BiY Learning Center — Brilliant Idea by Jim Caruk becomes reality

April 29th, 2010 by Cathy Rust Leave a reply »

When it comes to small jobs around the house, I am and always have been a do-it-yourselfer. I learned how to sew so I could make my own blinds, cushion covers and drapes. Before kids, my husband and I did all our own painting, I am way better at caulking than my husband, and I can detach a toilet and sink to paint behind that part of the wall.

The problem with being a DIYer, however, is that sometimes you can get too big for your own britches. What I mean is, you can become so caulky (sorry, couldn’t resist!) that you end up trying things that are way beyond your skill level. Like the time I almost electrocuted myself while installing a dimmer switch (I thought I’d turned the fuse off, really!), or the time I turned the water tap to the toilet so far that I broke it off. These experiences are humbling — not to mention dangerous, in the case of the light switch.

Enter Jim Caruk, star of Real Renos. Jim must have had people like me in mind when he decided to start the Build it Yourself Learning Center. This center is not meant to replace trade school, but rather is designed for the homeowner, whether they have just bought their first house, are wanting to tackle larger projects or, like me, realise their limits of DIY expertise.  The courses are designed to give you the knowledge and skill to tackle specfic homeowner tasks.

The variety of courses runs the gamut from learning how to reupholster a chair to building a deck. All courses are taught by accredited professionals and allow plenty of time for hands-on experience. Evening classes run 4-6 weeks for 3.5 hours per class, weekend classes run Saturdays and Sundays for 8 hours/day, and Boot Camp runs for 5 days, 8 hours/day. Courses range in price from $59-$399 depending on the content and length. Class sizes also vary depending on the nature of the course from 24-50 people. All students in hands-on courses will have access to equipment.
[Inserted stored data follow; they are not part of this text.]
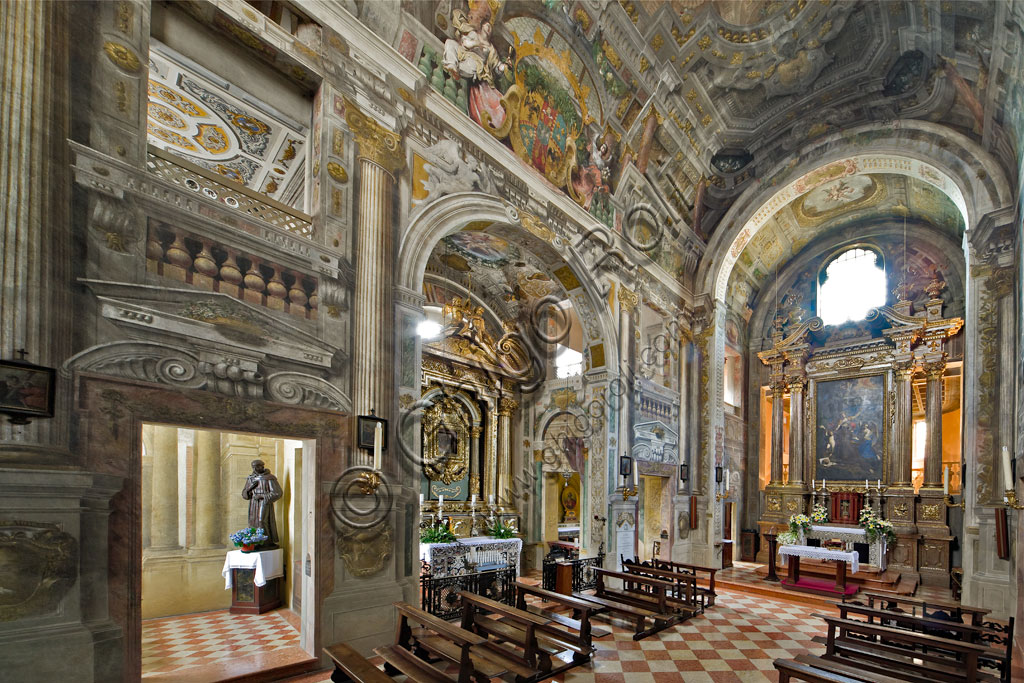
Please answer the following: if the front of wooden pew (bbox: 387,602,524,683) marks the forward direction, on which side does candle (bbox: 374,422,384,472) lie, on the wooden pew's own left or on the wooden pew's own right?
on the wooden pew's own left

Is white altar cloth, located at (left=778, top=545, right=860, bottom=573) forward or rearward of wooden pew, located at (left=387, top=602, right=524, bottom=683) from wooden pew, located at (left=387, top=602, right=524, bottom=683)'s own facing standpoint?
forward

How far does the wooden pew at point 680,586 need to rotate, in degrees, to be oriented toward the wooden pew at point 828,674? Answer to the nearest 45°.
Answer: approximately 135° to its right

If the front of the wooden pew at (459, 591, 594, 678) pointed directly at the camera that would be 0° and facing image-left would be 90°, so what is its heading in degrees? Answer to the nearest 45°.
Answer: approximately 225°

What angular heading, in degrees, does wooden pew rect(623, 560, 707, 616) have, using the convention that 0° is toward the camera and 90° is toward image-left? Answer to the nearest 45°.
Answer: approximately 225°

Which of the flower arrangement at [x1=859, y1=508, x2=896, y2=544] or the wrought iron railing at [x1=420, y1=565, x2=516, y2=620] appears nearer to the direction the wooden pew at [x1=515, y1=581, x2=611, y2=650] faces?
the flower arrangement

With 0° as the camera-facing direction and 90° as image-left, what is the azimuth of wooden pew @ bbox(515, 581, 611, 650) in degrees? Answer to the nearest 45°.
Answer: approximately 225°

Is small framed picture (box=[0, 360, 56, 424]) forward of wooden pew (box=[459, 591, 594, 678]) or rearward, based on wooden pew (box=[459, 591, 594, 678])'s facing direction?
rearward

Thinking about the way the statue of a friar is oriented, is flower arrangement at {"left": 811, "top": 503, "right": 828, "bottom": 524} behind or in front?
behind
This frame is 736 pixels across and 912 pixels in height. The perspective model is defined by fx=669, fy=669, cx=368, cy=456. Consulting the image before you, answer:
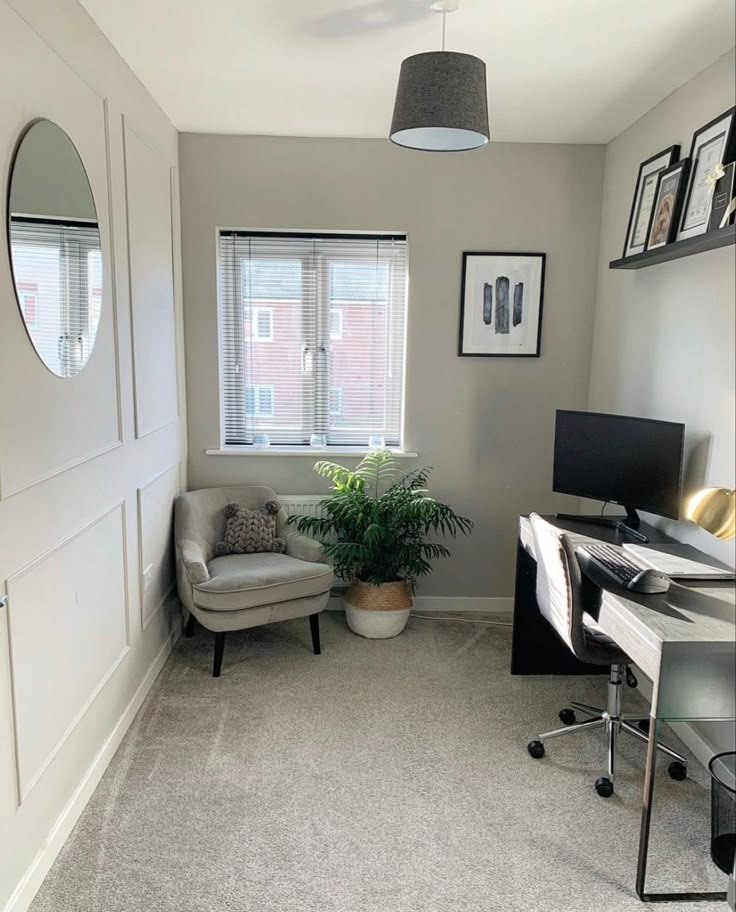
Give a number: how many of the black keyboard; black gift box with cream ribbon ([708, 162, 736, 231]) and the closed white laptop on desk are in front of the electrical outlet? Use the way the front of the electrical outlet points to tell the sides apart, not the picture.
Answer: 3

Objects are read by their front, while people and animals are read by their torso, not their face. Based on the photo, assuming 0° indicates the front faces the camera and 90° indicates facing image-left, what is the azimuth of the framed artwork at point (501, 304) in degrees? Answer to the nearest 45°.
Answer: approximately 0°

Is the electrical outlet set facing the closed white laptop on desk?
yes

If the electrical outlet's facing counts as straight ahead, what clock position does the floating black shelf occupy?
The floating black shelf is roughly at 12 o'clock from the electrical outlet.

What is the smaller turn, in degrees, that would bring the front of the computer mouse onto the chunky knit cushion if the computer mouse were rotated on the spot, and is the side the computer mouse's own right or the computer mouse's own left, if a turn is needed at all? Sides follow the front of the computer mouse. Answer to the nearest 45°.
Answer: approximately 180°

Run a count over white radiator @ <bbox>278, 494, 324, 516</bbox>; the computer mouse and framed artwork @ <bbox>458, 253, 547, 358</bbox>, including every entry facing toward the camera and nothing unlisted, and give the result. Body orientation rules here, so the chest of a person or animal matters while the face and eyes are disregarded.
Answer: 2

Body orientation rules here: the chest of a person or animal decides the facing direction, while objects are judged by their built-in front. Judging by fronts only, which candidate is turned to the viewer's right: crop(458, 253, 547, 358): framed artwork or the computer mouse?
the computer mouse

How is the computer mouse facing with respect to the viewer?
to the viewer's right
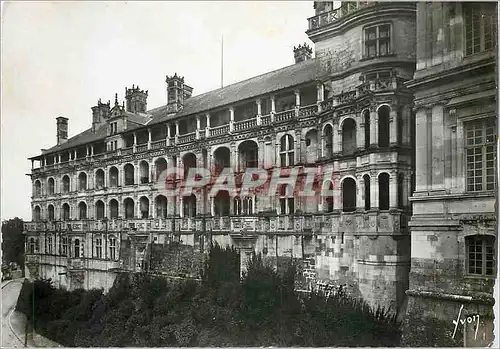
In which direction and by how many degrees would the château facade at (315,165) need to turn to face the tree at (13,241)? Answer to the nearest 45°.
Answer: approximately 45° to its right

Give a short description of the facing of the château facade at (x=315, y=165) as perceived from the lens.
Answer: facing the viewer and to the left of the viewer
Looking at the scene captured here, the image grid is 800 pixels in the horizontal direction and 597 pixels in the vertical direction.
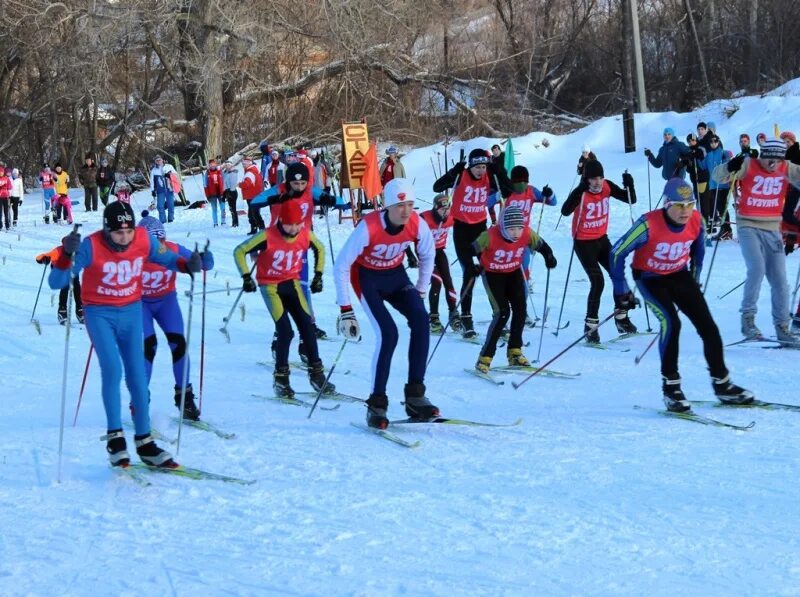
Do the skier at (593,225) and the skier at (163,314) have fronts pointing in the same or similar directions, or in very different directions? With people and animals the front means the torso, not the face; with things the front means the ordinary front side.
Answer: same or similar directions

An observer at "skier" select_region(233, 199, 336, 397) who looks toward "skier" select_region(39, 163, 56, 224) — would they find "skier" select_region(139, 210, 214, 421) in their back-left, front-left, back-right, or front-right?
back-left

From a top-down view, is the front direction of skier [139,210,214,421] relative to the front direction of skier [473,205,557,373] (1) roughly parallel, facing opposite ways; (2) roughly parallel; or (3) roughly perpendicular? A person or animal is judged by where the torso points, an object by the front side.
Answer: roughly parallel

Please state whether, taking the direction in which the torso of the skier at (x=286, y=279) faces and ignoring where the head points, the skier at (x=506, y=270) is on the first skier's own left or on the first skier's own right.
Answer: on the first skier's own left

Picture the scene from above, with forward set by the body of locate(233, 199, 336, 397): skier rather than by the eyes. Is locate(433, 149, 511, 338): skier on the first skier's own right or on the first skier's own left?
on the first skier's own left

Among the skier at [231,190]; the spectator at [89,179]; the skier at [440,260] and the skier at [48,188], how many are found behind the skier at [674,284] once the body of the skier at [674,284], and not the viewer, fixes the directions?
4

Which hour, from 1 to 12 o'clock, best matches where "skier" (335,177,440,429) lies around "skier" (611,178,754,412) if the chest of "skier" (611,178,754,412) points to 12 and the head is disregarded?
"skier" (335,177,440,429) is roughly at 4 o'clock from "skier" (611,178,754,412).

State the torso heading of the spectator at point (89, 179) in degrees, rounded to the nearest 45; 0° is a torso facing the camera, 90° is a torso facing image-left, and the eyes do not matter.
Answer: approximately 0°

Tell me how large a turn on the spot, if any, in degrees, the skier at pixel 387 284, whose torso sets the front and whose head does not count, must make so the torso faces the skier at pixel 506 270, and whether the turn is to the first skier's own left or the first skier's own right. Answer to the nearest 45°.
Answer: approximately 90° to the first skier's own left

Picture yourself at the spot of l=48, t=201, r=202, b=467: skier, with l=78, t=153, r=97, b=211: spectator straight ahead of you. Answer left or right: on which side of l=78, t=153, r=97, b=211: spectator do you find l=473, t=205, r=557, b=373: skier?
right

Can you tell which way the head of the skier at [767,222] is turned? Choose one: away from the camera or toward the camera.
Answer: toward the camera

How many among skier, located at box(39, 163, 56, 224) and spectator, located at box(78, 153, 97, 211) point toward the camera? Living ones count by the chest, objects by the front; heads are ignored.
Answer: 2

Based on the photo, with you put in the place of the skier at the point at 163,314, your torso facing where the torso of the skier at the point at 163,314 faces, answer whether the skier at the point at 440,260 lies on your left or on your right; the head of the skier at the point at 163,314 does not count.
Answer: on your left

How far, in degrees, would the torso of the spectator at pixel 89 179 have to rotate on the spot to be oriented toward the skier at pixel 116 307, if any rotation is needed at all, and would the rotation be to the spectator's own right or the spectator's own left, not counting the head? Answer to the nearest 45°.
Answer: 0° — they already face them
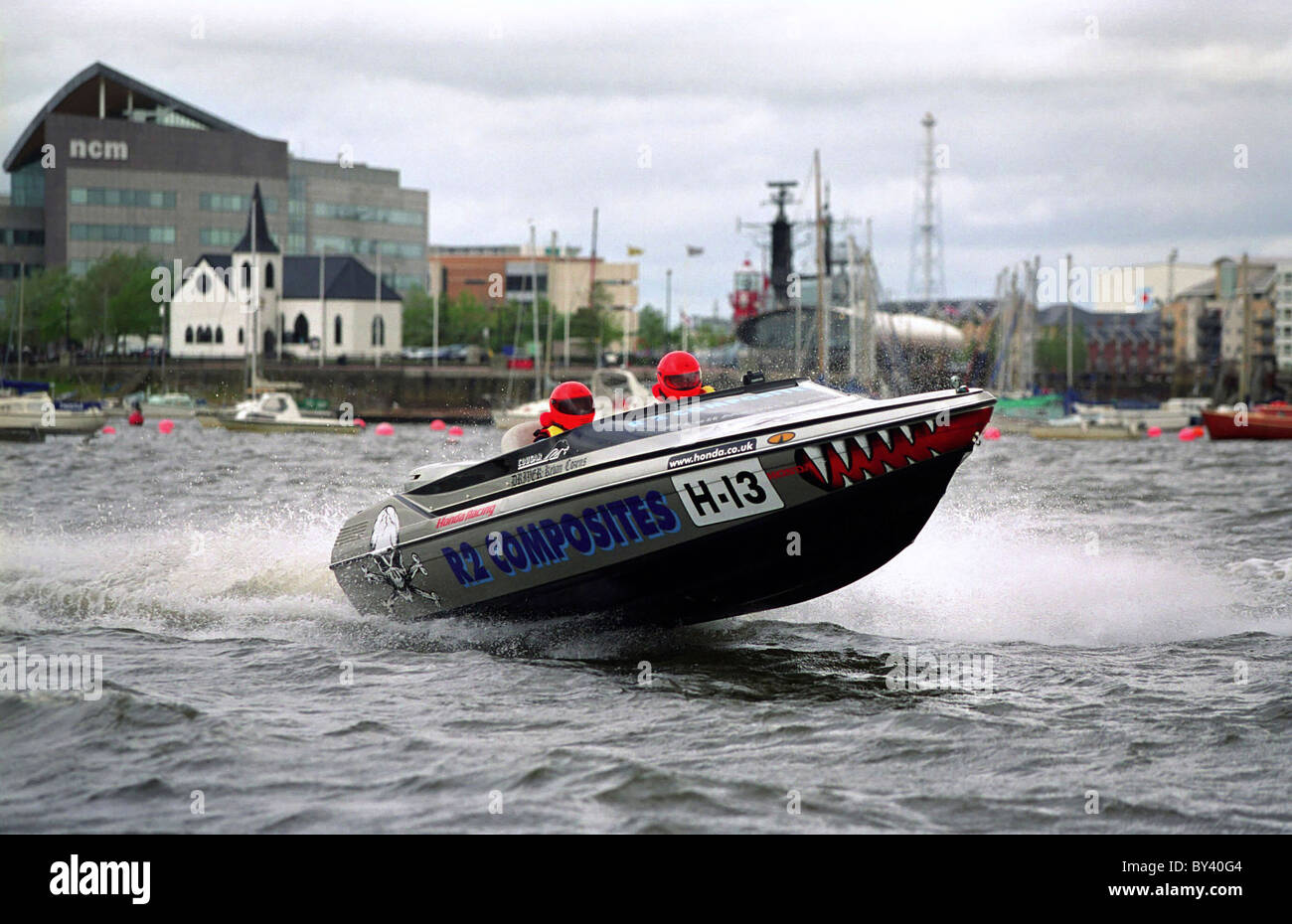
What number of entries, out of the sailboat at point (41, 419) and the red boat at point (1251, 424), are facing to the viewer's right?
1

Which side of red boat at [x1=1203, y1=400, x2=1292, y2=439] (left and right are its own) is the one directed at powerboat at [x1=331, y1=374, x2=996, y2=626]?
left

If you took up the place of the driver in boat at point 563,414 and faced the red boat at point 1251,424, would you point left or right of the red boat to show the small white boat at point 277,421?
left

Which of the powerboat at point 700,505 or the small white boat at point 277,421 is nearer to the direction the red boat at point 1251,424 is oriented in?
the small white boat

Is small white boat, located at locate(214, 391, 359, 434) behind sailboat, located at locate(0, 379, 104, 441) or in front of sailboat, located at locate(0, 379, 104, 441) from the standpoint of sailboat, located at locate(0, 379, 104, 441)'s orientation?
in front

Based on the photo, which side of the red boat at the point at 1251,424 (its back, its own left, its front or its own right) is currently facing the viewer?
left

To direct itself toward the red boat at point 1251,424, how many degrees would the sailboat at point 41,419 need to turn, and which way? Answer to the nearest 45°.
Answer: approximately 180°

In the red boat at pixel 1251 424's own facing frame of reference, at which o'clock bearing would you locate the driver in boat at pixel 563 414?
The driver in boat is roughly at 9 o'clock from the red boat.

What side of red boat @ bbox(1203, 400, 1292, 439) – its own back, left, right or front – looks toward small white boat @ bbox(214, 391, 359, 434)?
front

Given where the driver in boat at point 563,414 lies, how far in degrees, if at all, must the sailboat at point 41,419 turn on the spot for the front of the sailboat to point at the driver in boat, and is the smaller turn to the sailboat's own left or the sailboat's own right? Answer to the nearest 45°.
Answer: approximately 90° to the sailboat's own right
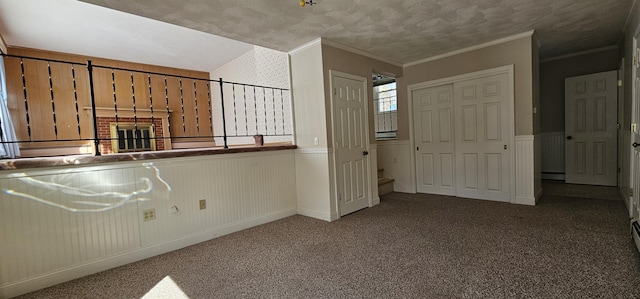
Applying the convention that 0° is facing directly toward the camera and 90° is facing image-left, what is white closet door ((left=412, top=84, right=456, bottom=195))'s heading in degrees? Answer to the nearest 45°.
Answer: approximately 45°

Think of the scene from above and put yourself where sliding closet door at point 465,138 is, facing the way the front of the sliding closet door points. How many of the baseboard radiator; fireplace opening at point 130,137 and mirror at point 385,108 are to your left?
1

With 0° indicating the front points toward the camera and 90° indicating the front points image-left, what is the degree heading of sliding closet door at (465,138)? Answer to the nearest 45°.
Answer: approximately 45°

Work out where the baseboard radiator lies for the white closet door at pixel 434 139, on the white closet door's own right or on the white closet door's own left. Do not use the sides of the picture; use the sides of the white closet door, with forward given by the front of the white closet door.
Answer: on the white closet door's own left

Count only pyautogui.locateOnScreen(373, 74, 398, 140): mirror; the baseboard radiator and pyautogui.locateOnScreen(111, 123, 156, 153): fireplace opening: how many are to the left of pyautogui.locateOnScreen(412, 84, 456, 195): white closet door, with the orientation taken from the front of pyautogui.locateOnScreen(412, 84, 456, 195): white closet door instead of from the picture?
1

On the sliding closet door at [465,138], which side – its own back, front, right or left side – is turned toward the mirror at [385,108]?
right

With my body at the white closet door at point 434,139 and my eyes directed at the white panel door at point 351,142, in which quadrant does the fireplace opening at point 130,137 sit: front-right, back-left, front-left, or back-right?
front-right

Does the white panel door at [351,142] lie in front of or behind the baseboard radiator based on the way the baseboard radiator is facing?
in front

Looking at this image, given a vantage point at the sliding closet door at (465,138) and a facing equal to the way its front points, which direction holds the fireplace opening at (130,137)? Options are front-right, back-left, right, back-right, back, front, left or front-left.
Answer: front-right

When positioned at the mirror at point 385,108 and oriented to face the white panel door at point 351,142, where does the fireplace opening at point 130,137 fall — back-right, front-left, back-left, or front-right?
front-right

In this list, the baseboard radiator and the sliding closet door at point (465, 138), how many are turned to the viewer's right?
0

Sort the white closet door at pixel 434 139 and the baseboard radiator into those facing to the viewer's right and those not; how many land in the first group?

The Signature Series will focus on bringing in well-known personalities to talk about a variety of home improvement projects. For instance, Liette Tousignant will show people how to properly hang a group of pictures using the Hang & Level, an extremely handy tool that takes the aggravation out of picture hanging.

The BiY series will always have an accredited, experienced professional teaching the course. For instance, “Home Wiring Essentials — Electrical Basics” will be taught by a certified electrician. Courses consist of three main components:

  • Essential theory of whatever you’re learning about, be it drywalling, plumbing, or electrical wiring
  • Health and Safety: how to prevent injuries, including and especially the proper use of tools, as well as proper safety gear
  • Skills: perhaps the most important part of this program is the ability to practice hands-on building with qualified instructors there to help you.

One of the more interesting aspects was that Jim emphasized that while the quick workshops offered by the big box stores provide some introduction to building, they tend to build products that are perfectly square, whereas if you live in a house that’s 30 or more years old (or even three years old like mine), the walls and ceilings are rarely square. The limited building knowledge you might have picked up will not help you deal with crooked walls. At the Learning Centre, because the courses are taught by people with years of practical experience, they will help you deal with most common obstacles (including overcoming a fear of power tools).

After the course ends: Another unique feature of these programs is the support offered after you’ve completed your course through the online services. Once you’ve taken a course, you will have access to online videos to refresh your memory if you want to go over a certain skill or health and safety topic again. That means if the course is offered at one time but you’d planned on doing the renovation at a later date, you can take the course and refer to the instructional material online when you need it.

The BiY Learning Centre opens its doors on Saturday May 1st, 2010. If you’re at all interested in learning about how to tackle small (or large) renovation jobs, visit the website for a more detailed look at the course options available. There are currently two locations in Toronto: Downtown is a 5000 square foot space designed for teaching smaller jobs, and a 10,000 square foot space in the north end of the city for tackling larger jobs like deck building and roofing.